** Opening Exercise materials block **
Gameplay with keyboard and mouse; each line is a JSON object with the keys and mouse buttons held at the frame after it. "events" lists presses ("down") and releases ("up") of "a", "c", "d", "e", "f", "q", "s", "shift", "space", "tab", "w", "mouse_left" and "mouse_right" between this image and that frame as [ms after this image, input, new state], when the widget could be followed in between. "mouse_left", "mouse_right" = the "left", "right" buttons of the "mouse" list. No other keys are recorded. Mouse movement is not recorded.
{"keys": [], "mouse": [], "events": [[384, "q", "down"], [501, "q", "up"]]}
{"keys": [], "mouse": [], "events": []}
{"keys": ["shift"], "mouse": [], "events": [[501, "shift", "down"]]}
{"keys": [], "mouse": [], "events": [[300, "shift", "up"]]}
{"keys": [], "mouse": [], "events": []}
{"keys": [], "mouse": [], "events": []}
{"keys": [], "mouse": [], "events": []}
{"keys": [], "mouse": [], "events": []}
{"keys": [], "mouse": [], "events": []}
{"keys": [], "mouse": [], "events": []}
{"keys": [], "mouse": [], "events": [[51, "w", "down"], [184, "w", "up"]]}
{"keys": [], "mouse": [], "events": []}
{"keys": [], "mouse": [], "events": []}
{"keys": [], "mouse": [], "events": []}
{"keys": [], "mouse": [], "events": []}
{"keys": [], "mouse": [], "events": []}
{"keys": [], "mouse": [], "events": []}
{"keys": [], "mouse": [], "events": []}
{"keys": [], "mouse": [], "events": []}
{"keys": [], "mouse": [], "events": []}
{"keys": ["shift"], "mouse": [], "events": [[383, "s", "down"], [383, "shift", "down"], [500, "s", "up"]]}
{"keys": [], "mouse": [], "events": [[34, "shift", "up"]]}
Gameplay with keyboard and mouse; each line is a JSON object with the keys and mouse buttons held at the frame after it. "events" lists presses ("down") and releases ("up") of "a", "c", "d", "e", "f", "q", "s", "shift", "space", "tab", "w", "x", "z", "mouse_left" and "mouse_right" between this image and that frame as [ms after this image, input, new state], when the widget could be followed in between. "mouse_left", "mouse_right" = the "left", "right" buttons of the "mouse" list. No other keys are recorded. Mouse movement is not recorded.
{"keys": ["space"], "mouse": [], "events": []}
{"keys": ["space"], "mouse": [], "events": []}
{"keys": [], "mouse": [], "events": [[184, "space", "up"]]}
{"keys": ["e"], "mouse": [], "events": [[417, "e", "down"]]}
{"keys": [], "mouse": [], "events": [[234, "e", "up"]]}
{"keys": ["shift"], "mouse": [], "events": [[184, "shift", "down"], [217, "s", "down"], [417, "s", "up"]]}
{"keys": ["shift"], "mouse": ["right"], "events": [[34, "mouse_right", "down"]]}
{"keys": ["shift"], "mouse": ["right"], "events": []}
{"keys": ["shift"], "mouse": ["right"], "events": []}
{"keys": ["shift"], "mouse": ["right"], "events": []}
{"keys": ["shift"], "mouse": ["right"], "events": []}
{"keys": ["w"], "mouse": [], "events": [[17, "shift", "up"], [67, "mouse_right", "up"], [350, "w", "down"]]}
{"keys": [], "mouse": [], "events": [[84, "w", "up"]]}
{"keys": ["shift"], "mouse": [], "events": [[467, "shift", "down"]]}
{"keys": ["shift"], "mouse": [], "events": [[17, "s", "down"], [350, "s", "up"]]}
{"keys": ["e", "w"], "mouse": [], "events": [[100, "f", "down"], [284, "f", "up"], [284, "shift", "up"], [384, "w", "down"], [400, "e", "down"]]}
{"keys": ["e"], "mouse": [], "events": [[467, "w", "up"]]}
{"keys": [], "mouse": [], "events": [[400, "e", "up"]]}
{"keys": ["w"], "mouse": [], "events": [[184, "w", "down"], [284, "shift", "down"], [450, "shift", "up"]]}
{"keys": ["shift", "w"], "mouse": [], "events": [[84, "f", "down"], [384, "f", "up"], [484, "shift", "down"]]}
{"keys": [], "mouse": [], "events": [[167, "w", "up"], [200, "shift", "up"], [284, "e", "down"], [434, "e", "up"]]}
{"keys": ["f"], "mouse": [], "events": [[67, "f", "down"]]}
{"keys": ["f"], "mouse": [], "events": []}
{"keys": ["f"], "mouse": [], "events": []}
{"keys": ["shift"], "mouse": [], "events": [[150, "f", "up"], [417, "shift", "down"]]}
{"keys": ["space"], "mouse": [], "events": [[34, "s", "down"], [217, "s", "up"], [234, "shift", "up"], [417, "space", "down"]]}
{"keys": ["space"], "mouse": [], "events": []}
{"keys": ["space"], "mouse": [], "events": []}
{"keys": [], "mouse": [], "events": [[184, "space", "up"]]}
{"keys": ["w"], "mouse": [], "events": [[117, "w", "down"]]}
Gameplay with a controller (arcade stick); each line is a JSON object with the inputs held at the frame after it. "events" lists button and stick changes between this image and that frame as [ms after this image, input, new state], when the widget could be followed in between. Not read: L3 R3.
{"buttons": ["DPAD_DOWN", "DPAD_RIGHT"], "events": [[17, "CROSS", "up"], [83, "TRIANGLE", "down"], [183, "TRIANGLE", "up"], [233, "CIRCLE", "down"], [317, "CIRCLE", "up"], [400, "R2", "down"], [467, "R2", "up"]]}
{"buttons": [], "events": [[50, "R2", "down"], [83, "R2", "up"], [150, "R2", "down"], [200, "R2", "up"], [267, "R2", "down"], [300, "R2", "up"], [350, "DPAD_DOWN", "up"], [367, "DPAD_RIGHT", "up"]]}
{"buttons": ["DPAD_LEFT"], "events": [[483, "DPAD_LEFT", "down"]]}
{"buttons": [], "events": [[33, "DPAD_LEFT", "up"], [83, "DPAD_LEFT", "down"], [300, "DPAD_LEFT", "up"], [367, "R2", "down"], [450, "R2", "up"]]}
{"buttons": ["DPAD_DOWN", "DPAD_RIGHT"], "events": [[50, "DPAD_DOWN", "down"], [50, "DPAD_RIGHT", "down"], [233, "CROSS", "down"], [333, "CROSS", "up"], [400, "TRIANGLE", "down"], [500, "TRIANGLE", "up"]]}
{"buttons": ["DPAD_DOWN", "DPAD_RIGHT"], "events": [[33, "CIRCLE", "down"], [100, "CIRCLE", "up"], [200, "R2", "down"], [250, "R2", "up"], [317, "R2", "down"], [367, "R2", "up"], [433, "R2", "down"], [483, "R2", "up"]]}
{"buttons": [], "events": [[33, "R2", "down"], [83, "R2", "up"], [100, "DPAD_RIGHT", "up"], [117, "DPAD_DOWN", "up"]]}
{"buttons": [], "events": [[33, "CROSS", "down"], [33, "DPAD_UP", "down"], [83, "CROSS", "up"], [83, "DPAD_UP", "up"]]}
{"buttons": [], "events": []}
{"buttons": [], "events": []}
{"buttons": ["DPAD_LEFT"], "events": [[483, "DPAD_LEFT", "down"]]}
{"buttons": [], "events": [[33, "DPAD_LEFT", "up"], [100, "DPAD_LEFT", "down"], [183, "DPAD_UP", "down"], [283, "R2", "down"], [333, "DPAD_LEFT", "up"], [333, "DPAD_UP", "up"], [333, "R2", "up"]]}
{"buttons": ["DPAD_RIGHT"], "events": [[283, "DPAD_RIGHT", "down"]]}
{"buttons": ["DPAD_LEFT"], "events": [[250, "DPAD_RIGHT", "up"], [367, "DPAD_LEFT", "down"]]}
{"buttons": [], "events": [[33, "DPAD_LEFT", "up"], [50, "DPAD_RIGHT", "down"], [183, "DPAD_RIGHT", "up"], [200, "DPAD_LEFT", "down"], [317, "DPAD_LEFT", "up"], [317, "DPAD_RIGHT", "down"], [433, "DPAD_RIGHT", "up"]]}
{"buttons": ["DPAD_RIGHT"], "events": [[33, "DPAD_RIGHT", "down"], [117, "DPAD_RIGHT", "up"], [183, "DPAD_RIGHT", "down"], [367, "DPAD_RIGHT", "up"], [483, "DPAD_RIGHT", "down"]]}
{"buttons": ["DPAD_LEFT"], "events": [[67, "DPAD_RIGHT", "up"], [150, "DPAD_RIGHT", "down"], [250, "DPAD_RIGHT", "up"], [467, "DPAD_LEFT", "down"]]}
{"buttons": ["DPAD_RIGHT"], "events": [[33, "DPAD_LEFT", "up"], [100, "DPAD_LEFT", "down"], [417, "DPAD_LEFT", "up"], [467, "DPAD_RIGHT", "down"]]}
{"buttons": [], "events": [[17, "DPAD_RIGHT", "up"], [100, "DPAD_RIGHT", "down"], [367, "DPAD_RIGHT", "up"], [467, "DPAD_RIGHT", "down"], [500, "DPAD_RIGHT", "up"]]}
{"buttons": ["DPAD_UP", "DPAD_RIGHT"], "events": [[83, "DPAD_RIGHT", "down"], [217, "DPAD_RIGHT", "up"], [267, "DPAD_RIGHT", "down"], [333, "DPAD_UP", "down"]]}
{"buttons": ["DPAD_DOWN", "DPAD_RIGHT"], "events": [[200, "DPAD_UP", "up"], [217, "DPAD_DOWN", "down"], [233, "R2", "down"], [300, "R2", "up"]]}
** Closing Exercise materials block **
# The task
Please say how many lines in the records above contain the word "CIRCLE", and give only that number.

# Exercise answer
2